Top of DATA FOR THIS EXERCISE

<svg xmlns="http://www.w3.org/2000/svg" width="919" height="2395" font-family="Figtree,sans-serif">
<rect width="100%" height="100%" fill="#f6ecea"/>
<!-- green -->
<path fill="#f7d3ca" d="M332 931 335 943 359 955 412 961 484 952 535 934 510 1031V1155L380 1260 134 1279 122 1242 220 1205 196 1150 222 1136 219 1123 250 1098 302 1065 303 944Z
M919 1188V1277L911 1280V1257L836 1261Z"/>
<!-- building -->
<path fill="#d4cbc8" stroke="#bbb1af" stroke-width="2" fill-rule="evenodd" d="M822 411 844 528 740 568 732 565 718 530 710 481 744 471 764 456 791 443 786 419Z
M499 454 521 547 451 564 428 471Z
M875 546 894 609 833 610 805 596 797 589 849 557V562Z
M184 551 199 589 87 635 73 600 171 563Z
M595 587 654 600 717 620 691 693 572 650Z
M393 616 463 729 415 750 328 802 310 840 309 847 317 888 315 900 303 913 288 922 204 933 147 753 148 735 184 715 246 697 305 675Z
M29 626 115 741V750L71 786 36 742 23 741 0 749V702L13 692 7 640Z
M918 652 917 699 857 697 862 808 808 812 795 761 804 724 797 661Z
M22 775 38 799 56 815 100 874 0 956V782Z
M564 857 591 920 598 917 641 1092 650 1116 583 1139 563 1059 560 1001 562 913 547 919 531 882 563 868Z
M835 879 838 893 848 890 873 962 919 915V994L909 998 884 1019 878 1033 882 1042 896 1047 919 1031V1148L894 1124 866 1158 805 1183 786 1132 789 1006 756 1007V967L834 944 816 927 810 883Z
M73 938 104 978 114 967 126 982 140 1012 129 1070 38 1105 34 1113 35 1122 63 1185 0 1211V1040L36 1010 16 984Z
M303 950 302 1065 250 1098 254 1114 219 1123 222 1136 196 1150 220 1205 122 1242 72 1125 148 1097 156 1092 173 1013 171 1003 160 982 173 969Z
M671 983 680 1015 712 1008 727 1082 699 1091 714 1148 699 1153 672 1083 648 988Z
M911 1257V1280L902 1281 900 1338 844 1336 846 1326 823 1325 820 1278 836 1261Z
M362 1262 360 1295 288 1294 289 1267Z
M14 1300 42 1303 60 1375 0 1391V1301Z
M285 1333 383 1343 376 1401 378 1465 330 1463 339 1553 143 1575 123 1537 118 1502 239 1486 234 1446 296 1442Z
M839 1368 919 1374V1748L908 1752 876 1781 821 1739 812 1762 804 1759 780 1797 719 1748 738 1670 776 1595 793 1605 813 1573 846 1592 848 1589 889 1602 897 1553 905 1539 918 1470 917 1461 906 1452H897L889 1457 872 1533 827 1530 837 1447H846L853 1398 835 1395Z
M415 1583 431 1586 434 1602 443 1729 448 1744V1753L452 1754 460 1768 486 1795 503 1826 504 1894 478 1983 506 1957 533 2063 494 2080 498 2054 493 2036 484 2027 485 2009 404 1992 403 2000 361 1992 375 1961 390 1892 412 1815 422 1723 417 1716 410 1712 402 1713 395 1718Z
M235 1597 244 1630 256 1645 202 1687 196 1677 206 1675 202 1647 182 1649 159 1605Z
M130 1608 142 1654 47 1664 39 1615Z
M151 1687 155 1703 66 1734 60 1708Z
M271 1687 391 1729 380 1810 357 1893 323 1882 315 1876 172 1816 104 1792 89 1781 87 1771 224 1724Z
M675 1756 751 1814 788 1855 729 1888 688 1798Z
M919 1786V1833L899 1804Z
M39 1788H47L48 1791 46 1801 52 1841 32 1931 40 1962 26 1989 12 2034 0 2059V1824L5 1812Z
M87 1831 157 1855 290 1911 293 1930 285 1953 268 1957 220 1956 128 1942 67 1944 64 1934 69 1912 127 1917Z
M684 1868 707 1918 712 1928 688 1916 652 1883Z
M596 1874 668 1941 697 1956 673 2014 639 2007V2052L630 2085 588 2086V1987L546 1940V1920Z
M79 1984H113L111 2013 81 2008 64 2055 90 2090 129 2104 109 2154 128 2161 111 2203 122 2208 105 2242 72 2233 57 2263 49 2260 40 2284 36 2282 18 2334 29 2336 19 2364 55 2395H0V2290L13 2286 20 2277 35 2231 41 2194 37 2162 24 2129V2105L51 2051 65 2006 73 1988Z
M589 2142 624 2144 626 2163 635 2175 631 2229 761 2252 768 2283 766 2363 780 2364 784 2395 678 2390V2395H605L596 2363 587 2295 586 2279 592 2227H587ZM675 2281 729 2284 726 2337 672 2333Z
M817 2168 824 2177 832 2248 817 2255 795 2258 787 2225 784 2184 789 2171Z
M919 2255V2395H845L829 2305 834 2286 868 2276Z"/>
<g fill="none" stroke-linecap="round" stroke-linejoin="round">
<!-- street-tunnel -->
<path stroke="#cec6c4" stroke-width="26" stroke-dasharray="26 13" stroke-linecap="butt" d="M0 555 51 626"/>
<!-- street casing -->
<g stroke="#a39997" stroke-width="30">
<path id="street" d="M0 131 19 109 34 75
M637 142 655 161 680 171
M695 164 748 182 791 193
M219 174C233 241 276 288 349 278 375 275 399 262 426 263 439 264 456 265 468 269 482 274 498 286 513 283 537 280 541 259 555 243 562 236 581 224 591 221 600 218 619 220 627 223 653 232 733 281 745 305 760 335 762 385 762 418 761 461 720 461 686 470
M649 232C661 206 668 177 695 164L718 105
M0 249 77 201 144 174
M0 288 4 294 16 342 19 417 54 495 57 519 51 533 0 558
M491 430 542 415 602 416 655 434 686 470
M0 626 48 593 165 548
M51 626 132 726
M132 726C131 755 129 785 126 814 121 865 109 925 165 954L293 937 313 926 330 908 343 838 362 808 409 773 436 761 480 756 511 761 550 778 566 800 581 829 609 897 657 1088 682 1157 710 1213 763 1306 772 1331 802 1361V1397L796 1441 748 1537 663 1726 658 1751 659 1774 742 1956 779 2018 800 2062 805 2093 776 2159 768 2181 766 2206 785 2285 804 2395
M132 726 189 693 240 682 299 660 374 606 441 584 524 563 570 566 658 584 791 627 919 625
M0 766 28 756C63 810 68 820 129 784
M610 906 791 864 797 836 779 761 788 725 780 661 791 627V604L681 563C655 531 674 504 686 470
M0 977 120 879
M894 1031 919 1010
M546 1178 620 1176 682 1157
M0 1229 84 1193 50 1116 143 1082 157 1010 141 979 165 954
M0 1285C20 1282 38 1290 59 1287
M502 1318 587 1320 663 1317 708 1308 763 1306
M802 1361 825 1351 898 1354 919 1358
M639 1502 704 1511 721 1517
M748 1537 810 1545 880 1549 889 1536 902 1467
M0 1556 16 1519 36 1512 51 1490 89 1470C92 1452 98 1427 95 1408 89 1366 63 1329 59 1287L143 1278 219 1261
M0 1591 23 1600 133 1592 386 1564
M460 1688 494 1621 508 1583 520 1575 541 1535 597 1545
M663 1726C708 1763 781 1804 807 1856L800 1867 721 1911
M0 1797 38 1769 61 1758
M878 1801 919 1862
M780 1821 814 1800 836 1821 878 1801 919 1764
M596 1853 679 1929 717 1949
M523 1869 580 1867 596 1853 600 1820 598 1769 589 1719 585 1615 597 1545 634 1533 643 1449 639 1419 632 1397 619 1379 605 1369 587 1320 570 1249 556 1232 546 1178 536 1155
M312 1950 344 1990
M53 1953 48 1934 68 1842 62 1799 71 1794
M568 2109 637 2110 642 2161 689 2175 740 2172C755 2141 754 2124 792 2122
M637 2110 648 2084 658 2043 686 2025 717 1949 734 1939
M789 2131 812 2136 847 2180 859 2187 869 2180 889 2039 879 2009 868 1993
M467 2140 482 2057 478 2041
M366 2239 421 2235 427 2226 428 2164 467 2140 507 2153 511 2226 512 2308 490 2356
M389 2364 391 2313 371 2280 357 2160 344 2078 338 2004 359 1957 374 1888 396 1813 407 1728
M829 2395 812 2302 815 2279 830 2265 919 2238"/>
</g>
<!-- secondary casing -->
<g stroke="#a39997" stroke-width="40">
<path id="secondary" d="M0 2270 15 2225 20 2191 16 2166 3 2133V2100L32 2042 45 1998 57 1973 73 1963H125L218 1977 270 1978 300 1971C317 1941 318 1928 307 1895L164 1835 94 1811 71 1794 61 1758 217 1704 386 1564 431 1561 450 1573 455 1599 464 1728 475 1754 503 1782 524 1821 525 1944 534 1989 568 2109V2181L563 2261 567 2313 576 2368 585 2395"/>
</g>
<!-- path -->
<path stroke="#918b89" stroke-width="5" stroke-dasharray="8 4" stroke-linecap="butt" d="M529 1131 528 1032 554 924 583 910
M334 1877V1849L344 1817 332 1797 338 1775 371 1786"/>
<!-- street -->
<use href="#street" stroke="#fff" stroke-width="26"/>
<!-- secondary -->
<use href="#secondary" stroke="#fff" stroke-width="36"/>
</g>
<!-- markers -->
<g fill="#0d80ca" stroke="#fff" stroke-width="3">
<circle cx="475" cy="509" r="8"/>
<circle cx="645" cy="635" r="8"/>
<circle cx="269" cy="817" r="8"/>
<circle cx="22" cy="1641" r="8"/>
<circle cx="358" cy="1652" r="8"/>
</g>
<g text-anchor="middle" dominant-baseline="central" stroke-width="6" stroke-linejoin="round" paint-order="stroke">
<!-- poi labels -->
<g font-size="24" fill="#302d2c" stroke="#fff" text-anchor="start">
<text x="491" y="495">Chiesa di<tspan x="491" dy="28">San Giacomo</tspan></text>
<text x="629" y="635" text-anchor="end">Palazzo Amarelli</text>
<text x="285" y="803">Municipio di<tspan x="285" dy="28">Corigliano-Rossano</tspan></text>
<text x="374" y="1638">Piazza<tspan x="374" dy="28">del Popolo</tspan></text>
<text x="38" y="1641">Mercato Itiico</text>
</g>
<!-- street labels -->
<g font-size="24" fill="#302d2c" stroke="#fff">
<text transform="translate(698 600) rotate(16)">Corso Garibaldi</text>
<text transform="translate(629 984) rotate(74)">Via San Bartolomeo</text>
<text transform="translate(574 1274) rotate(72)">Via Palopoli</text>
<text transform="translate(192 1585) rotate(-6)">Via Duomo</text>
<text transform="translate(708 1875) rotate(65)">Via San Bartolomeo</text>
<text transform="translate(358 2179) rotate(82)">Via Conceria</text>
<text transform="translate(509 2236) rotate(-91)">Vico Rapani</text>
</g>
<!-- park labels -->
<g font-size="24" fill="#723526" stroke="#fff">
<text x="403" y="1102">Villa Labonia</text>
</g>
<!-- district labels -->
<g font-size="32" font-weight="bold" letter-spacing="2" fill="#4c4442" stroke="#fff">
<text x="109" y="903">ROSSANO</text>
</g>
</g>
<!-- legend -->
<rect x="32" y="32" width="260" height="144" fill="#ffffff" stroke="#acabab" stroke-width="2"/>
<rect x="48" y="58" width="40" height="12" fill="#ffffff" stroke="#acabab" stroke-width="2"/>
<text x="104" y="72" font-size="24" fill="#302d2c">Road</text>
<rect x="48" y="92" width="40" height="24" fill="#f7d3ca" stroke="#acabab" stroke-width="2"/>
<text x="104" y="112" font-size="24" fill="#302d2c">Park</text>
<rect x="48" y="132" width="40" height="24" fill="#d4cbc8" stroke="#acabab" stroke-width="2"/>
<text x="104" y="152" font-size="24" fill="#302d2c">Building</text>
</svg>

Bottom of DATA FOR THIS EXERCISE

• ACTIVITY
Say how many of the lines above include the string "ffffff", and give no other words.

• RESPONSE TO THE EXERCISE
2